By Barry Rascovar
Jan. 9, 2018–Just in case there was any doubt the next 90 days in the Annapolis State House will focus like a laser on political opportunism, Gov. Larry Hogan tossed a Molotov cocktail into the air yesterday aimed at embarrassing Democrats.
Using Baltimore City’s weather-related school closings (extreme cold, bursting pipes, failing heating systems) as a foil, Hogan lashed out in a less than polite way at what he called a “horrendous crisis,” calling for the appointment of a state inspector general to police schools throughout Maryland — with subpoena power — looking for corruption, incompetence and mismanagement.
While you can debate the merits of a powerful state investigator sticking his nose into the operations of every single school system in search of wasteful spending, wrongdoing and poor judgment, keep in mind that Hogan’s theatrics are purely political: His suggestion doesn’t stand a snowball’s chance in you-know-where when it is presented to the Democratic legislature. It will be dead on arrival.
And the governor knows it.
It’s a prime illustration of how the Maryland General Assembly session that starts Wednesday will be all about politics, all the time.
There’s no way House Speaker Mike Busch and Senate President Mike Miller will allow Hogan a “win” during the 90-day session. It’s all about politics from their perspective, too. Anything these Democrats can do to put roadblocks in Republican Hogan’s re-election path is a victory in their eyes.
All Hogan really has is a bully pulpit to castigate Democrats in the party’s strongholds — Baltimore City and Baltimore, Prince George’s and Montgomery counties.
He’s likely to continue his harsh rhetoric aimed at the struggling city in the months ahead.
It is raw meat for his devoted conservative followers.
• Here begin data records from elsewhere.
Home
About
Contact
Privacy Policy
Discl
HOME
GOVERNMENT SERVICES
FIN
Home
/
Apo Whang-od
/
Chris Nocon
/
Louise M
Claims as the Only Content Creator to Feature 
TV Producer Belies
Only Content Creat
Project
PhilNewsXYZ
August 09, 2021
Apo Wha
He might even gain some support from African-Americans by posing as the “savior” of their failing schools — even though he hasn’t lifted a finger to help solve this deeply entrenched problem.
Clash of the Politicians
Republican Hogan and legislative Democrats will clash on multiple fronts this session with political factors serving as the guiding light for both sides.
First up? Hogan’s veto last year of the Democrats’ paid sick-leave bill. The governor’s alternative plan may not even make it to a hearing, since a veto-override by both houses could happen almost immediately.
Call it a warning shot across the governor’s ship of state.
Some of Hogan’s appointments may find it rough sledding through the confirmation process, especially State’s Attorney Beau Oglesby of Worcester County, whom Hogan named to the Circuit Court late last month despite warnings the Legislative Black Caucus would vigorously oppose such an appointment.
Republican Oglesby was accused four years ago of using racially insensitive language and creating a racially hostile work environment. He’s involved in a related federal lawsuit, too.
Advice to Ogelsby: In this politically charged atmosphere, don’t quit your day job.
Wherever you look in the State House, politics is the word of the day.
For instance, sorting out the impact of massive federal changes in the income-tax code took on a political coloration when Hogan leapt at the chance to get on the good side of taxpayers by announcing he’ll do everything in his power to make sure no one in Maryland pays more state taxes as a result of those changes made by his fellow Republicans in Washington.
He said Democrats should jump on board his no-new-taxes bandwagon without hesitating.
If only it were that simple.
Tax reform, as enacted by Congress, is a highly complex issue, fraught with implications for state and local governments. Rushing to offset the federal tax changes that hurt Maryland filers won’t be easy and shouldn’t be done on a whim.
At the same time, Democrats see an opportunity in Washington’s tax changes to fund some of their top priorities, such as the Children’s Health Initiative Program (CHIP), countering the Trump administration’s steps to curtail Obamacare, providing more aid for public schools and finding more money to fight the crime and opioid epidemics.
Hogan’s view and the Democrats’ view on the Republican tax-cut law are starkly different. They may not find common ground during the next 90 days. Indeed, clarity about the tax-code changes and their impact in Maryland may not be apparent until later in 2018.
A special session in an election year is highly unusual, but it may become necessary.
Hogan and the Democrats also will squabble over redistricting, with the governor putting in a DOA bill that sets up a non-partisan commission. This is a continuation of his efforts to give Republicans a boost during redistricting and to get on the right side of voters on this matter.
Lawmakers in the majority will try to embarrass the governor by passing gun-control legislation, such as a ban on bump stocks similar to the ones used in the Las Vegas massacre. That would force the governor to veto the bill — and antagonize moderate voters he needs for reelection — or sign the bill — and enflame his conservative backers he also needs to gain a second term.
Each side will try to out-maneuver the other. Substance will take a back seat to gaining political advantage in ways that could influence the outcome in November.
So get ready for lots of name-calling and hyper-partisan rhetoric in the coming months. Agreement on solving Maryland’s most pressing problems will have to wait until 2019.